NLRB Approves UFCW’s Micro-Unit Election at Macys


National Labor Relations Board upheld United Food and Commercial Workers Union’s Macys Micro-Unit, which may undermine the union

Micro-units have arrived, and the UFCW is one of the first on board, with a small, two-department micro-unit at a Macy’s department store:

Earlier this week, in a 3-1 decision in Macy’s Inc., the NLRB applied its controversial Specialty Healthcare decision in upholding as appropriate a bargaining unit that consists of 41 employees in the cosmetics and fragrances department at a Boston-area Macy’s store, and excludes all other sales employees at the store.

The story goes on to note that these 41 employees constitute only about one-third of the Macy’s approximately 120 employees. Not only that, but the employees are from two different departments, on two different floors of the store. As the NLRB acknowledged, in the two departments, “employees worked in separate departments, reported to different supervisors, worked in separate physical spaces, and there was no significant contact between the employees.”

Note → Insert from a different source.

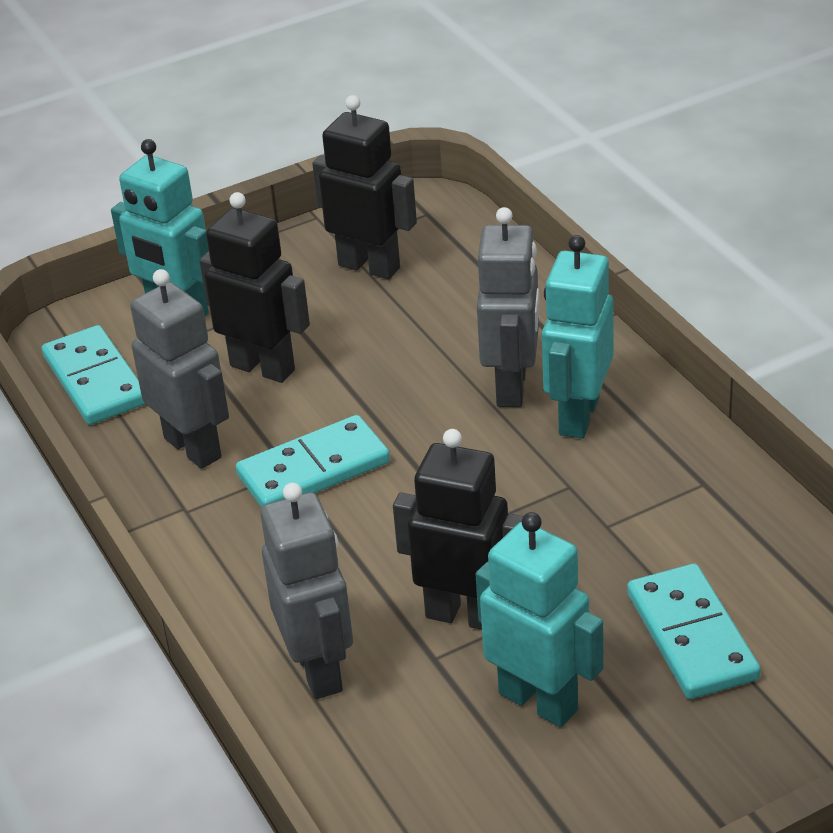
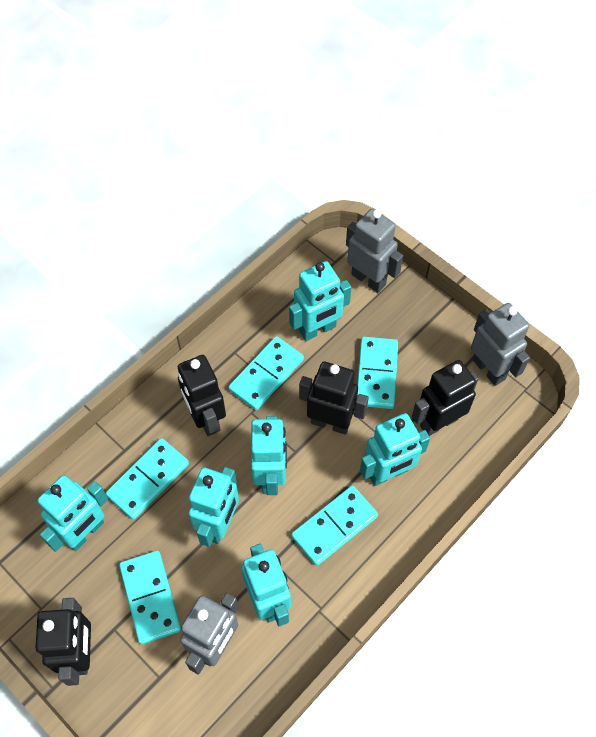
black robot: 3 -> 4
turquoise domino: 3 -> 5
turquoise robot: 3 -> 6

The UFCW’s support for micro-units may actually blow up in their faces. There are significant risks to the employees in the union, not only from experiencing a degraded level of support, but from competition from other unions:

Micro-units create unnecessary barriers and inherently sow discord between different small groups of workers and lead to different segments of the workforce negotiating against one another. It’s possible that different groups of employees could organize under the auspices of different major unions – some could join the UFCW while others may opt to join the Service Employees International Union (SEIU) for instance. And inordinate amounts of time would be taken up dealing with the different unions’ competing demands.

Not only are micro-units a threat to the experience of employees, but it may actually threaten the position of the union itself. The NLRB’s rush to allow all kinds of smaller sized units to organize may actually undermine the very unions they intend to help. With more fractured representation and more time lost on organizing, employees may not want to stick with this model and reject unions entirely.

The UFCW may think they have the upper hand with the ability to target more employers with micro-unit elections, but they may in fact be setting themselves up for failure. Not only does the micro-unit undermine the union’s position as the best way of representing themselves to the employer, it also means other unions like the SEIU may compete with the UFCW for the same employees.